Gifts, X-mas and Otherwise

I spent yesterday looking for one of these for you-know-who for Christmas. It's time. She hasn't asked for one, probably because she doesn't spend any time in any toy stores (thank heavens) and therefore doesn't know that you can buy these. In her mind, they exist only at school. I think she's going to love it and for the first time in a long time, I'm excited about the holiday.

We're at that stage for the holidays where the kids have actual wants. They want things. Before, any toy would do, really. As long as you had to rip paper off of it beforehand, as long as it had been sitting under the tree taunting them with mystery, as long as it was a toy, they loved it. Now...

Now we're in a new world. Garret wants a certain electronic chip to go into the video game he got for his birthday. And guess what? They're sold out. And by they, I mean everybody. You ask for some specific DS game and the clerks at Best Buy and Toys 'R Us and Target just smirk at you. And I'm thinking: Yeah, I know. It's Christmas and I'm a middle aged lady who just crawled out from under a rock. Must there be disdain? Can't there be a shred of sympathy?

I don't quite know what I'm going to do.

I wasn't alone. Many, many women like me, and some older, were on cell phones shouting at some other party on the other end, shouting out game titles and waiting hopefully for some sort of affirmation that this would be okay. I have no idea who might have been on the other end of these calls. People my age and older were running up and down the aisles in the middle of a work day, grabbing up every Wii game imaginable, and it's possible that some of these purchases weren't strictly for the kids. People seem to be holing up for the winter and the long economic winter ahead. Stay at home, they must be thinking, play video games. What else is there to do? The line at Best Buy was at least 40 people long. It's possible that Wii sales are what's propping up the economy right now.

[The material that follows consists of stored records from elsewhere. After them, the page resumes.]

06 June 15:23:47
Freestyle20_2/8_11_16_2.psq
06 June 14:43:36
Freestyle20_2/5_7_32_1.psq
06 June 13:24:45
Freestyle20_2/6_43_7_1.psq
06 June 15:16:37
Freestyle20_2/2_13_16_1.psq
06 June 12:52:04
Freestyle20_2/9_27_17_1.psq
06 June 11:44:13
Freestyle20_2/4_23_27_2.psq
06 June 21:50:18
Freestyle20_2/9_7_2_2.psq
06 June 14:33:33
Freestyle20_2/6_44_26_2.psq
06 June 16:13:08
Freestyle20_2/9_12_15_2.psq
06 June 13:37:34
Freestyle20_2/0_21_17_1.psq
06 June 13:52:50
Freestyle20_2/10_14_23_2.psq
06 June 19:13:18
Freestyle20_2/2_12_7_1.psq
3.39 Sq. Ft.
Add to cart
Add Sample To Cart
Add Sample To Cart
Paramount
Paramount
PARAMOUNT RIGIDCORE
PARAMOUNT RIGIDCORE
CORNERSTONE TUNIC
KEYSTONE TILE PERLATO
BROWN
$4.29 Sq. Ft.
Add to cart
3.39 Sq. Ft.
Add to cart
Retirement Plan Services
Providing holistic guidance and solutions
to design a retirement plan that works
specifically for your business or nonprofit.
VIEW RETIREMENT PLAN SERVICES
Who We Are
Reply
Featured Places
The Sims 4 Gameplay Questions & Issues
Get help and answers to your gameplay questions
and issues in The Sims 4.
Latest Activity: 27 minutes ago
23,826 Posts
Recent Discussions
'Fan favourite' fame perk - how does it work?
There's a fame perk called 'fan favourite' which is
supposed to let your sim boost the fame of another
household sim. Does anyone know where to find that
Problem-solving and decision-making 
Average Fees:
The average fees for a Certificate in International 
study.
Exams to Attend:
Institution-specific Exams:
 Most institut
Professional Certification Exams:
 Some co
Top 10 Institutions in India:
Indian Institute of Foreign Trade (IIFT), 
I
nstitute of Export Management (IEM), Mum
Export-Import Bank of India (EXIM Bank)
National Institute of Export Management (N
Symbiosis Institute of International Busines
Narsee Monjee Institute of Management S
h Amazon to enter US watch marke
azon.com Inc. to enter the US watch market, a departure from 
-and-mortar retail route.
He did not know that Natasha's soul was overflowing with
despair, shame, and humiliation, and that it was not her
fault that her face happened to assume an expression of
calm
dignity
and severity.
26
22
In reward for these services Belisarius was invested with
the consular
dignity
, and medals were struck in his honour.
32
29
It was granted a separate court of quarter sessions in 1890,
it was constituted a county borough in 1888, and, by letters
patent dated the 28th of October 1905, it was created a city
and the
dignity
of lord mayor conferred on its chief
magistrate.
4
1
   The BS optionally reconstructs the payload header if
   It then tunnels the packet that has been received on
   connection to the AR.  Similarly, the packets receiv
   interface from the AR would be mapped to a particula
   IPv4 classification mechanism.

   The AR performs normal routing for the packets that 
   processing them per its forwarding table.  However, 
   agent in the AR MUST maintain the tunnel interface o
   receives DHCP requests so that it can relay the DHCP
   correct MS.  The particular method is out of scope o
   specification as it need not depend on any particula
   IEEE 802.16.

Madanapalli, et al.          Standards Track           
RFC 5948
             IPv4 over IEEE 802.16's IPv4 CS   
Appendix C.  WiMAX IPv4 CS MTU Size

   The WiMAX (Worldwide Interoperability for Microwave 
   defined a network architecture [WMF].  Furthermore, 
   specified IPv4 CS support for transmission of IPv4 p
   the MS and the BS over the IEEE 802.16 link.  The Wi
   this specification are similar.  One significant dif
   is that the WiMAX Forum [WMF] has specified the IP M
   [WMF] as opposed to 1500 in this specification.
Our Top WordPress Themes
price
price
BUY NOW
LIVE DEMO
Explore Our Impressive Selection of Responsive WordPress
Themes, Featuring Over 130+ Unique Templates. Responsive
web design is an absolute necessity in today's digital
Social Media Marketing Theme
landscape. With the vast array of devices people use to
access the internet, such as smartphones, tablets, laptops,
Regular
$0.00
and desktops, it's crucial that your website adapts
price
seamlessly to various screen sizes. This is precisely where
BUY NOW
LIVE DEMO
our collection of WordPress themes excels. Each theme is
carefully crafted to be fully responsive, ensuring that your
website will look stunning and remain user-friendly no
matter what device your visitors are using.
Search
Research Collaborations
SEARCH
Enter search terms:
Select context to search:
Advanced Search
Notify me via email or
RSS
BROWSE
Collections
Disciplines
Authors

I took enormous, if short-lived, satisfaction in walking empty-handed past that long line and out into the bracing December weather. I went home, wondering what to do about this gift thing, and found what at the front door? A different sort of gift. It was an overnight package tucked into the screen door. And yet it was a little miracle all its own. The editor had returned our manuscript with her edits and instructions to resubmit the edited manuscript as soon as possible, by mid-January. I had never printed out the pages before, so this was my first chance to look at it as a whole piece of writing. It came with the customary letter, saying that we done good, and then listing in bullet form the changes she's requesting. The copy edits so far are light, and the requested changes pretty doable. No major shuffling. We need to turn it around in a month, at which point most of the work on this will be done, at least from my standpoint. 

A year ago at this time, we didn't even have a book proposal. Now we have a book.